Request:
State how many lines of the material contain the string "field". Give only the number.

Provided information:
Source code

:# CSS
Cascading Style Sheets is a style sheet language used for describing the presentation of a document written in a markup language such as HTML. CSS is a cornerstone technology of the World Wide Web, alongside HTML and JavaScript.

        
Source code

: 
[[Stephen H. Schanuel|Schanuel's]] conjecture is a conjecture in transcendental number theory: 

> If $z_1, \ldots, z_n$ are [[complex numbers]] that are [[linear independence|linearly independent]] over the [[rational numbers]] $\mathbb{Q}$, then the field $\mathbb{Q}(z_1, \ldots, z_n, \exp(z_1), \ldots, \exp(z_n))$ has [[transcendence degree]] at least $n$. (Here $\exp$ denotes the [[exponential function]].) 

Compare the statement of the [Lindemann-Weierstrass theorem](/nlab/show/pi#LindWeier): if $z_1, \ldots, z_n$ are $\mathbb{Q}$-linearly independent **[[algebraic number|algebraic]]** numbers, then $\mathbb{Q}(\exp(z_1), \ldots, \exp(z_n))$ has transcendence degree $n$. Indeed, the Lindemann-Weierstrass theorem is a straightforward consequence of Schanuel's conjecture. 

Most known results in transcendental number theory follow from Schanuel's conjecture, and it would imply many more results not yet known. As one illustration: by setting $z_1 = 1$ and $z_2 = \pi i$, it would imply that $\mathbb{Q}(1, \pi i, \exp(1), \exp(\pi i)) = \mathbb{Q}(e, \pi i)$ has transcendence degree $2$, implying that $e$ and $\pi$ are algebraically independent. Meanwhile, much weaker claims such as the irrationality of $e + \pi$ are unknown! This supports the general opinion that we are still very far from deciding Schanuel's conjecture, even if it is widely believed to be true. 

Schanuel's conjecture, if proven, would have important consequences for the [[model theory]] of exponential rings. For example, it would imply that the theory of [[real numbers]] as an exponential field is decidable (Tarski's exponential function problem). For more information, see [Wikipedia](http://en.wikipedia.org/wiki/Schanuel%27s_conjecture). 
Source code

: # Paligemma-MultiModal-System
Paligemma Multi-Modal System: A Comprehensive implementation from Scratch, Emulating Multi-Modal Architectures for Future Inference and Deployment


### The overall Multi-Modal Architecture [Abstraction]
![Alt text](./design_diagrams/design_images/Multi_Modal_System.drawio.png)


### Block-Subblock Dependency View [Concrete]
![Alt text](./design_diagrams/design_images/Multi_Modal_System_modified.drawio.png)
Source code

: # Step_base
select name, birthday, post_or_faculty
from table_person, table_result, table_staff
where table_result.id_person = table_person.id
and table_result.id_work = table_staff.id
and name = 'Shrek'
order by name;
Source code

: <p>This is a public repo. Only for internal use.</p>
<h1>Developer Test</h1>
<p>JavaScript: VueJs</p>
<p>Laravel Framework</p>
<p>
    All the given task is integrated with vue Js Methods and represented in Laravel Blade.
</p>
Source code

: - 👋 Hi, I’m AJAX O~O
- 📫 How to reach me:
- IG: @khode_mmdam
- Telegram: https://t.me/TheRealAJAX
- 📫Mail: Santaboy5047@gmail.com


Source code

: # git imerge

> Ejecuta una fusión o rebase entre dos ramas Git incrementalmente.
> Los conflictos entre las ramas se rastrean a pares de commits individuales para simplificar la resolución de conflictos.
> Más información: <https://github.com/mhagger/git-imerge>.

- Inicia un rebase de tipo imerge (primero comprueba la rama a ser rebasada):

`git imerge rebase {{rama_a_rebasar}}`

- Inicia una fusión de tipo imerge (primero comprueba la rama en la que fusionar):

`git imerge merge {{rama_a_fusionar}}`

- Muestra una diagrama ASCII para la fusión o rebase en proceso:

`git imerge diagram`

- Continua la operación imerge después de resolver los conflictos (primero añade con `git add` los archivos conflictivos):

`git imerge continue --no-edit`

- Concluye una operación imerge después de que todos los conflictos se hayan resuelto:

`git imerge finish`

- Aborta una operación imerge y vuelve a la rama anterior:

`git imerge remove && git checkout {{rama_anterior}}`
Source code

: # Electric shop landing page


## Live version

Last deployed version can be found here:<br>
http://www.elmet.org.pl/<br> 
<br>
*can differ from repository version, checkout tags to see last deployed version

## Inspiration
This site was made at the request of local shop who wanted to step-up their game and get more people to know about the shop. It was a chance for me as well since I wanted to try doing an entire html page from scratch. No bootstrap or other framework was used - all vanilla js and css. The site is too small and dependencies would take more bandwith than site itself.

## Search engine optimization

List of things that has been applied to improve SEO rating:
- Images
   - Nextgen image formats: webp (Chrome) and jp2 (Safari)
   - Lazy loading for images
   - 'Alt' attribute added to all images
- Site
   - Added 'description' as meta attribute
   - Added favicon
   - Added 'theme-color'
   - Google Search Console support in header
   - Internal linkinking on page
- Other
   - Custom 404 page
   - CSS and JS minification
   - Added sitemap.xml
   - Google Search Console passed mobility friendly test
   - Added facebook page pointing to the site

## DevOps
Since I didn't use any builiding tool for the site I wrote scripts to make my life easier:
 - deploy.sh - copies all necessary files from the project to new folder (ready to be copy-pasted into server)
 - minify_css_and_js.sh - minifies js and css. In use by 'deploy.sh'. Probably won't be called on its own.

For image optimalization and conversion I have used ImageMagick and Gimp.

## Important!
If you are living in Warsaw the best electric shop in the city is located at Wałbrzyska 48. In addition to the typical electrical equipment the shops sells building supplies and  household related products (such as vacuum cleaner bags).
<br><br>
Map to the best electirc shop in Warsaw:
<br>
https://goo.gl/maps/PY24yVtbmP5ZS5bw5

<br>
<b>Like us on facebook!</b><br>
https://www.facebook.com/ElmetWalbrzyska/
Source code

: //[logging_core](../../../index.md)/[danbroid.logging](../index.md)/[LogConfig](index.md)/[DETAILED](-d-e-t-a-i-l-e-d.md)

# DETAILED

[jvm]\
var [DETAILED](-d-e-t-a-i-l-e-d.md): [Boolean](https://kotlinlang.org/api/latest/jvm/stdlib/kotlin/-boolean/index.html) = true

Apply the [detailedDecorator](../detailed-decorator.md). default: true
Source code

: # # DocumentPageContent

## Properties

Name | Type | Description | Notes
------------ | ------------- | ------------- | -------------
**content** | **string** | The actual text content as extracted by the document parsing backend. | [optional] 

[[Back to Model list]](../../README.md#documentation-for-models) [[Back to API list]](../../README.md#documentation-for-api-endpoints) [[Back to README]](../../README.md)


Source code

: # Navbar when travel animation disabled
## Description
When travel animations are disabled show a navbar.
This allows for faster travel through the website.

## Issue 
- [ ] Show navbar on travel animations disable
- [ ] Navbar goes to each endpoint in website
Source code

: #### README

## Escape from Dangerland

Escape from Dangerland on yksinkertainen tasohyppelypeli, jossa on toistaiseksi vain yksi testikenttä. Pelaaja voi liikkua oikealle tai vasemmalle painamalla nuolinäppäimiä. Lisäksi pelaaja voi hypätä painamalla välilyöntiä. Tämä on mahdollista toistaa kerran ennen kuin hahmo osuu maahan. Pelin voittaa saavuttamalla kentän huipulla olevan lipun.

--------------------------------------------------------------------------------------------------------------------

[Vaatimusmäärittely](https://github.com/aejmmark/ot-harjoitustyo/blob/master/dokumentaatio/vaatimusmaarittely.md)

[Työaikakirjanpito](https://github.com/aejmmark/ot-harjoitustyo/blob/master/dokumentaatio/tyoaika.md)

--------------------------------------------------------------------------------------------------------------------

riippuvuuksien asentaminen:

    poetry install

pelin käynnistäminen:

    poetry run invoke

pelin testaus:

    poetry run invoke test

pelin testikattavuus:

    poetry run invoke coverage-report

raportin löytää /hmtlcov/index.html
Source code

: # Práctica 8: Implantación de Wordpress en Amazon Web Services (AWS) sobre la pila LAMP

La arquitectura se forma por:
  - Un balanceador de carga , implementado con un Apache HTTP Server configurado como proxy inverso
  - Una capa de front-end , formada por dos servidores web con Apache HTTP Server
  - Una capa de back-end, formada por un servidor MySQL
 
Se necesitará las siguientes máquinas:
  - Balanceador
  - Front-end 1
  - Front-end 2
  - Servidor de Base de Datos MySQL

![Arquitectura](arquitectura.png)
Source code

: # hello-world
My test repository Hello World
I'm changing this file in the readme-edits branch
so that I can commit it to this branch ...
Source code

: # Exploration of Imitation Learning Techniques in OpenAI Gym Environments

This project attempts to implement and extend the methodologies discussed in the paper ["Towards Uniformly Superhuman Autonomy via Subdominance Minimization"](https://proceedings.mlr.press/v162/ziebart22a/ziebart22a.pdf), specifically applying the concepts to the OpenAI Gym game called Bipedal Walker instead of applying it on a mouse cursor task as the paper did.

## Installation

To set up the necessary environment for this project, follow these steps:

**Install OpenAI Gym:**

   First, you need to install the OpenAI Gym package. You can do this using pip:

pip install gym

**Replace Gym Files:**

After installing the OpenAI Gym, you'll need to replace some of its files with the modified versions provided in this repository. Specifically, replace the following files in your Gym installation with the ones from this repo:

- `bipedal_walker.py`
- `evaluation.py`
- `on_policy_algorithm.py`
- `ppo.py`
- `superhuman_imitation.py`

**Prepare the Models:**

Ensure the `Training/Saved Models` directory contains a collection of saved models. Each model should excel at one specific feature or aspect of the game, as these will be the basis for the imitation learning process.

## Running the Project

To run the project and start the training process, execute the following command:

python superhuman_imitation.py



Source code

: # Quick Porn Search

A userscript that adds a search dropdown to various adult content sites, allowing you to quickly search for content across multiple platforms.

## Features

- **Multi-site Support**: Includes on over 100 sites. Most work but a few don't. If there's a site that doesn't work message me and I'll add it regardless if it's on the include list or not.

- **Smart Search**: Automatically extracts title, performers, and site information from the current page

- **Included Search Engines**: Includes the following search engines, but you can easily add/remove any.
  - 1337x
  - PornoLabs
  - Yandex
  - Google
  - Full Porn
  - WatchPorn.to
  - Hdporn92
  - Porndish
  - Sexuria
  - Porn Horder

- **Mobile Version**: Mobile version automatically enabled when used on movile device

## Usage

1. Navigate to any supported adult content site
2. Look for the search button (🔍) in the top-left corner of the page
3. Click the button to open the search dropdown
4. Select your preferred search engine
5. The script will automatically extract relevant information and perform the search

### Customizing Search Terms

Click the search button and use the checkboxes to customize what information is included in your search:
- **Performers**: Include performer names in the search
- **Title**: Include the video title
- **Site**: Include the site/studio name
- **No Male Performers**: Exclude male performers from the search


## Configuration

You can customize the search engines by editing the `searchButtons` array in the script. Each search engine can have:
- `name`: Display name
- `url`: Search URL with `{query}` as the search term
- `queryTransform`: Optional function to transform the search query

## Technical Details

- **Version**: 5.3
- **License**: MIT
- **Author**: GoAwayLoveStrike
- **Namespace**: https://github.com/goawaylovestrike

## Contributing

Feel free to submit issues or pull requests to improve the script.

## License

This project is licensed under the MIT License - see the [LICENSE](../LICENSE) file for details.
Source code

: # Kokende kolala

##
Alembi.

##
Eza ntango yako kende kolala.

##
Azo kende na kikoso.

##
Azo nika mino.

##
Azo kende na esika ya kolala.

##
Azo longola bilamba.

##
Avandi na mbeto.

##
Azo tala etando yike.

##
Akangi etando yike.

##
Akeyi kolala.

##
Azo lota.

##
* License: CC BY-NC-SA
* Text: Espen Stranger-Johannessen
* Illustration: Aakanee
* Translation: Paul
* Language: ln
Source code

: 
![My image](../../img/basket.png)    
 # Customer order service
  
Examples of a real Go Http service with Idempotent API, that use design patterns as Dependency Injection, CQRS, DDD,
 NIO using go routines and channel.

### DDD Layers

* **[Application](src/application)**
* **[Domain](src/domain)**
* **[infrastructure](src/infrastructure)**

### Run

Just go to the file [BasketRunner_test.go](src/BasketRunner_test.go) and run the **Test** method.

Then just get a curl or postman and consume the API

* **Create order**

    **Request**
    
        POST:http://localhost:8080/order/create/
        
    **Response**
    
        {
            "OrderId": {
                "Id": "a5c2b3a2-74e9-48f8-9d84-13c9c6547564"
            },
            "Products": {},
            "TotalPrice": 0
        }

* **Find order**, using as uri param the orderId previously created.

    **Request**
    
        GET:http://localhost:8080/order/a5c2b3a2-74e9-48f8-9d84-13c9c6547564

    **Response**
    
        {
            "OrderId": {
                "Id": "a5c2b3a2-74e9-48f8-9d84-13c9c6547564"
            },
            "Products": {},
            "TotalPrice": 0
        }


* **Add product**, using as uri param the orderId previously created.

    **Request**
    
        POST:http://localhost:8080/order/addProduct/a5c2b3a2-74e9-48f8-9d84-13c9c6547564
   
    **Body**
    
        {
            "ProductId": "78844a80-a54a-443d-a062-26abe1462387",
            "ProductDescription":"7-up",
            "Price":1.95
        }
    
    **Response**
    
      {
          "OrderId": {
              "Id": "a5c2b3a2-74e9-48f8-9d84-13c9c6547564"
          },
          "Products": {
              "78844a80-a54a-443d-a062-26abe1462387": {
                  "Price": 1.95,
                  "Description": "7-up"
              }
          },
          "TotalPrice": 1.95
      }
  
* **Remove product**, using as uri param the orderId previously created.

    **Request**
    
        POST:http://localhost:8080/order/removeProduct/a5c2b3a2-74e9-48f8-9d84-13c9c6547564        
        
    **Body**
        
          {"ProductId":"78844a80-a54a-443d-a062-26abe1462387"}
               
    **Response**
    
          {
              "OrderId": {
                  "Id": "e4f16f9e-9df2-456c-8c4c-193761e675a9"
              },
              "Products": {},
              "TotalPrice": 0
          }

Solution for this task:
2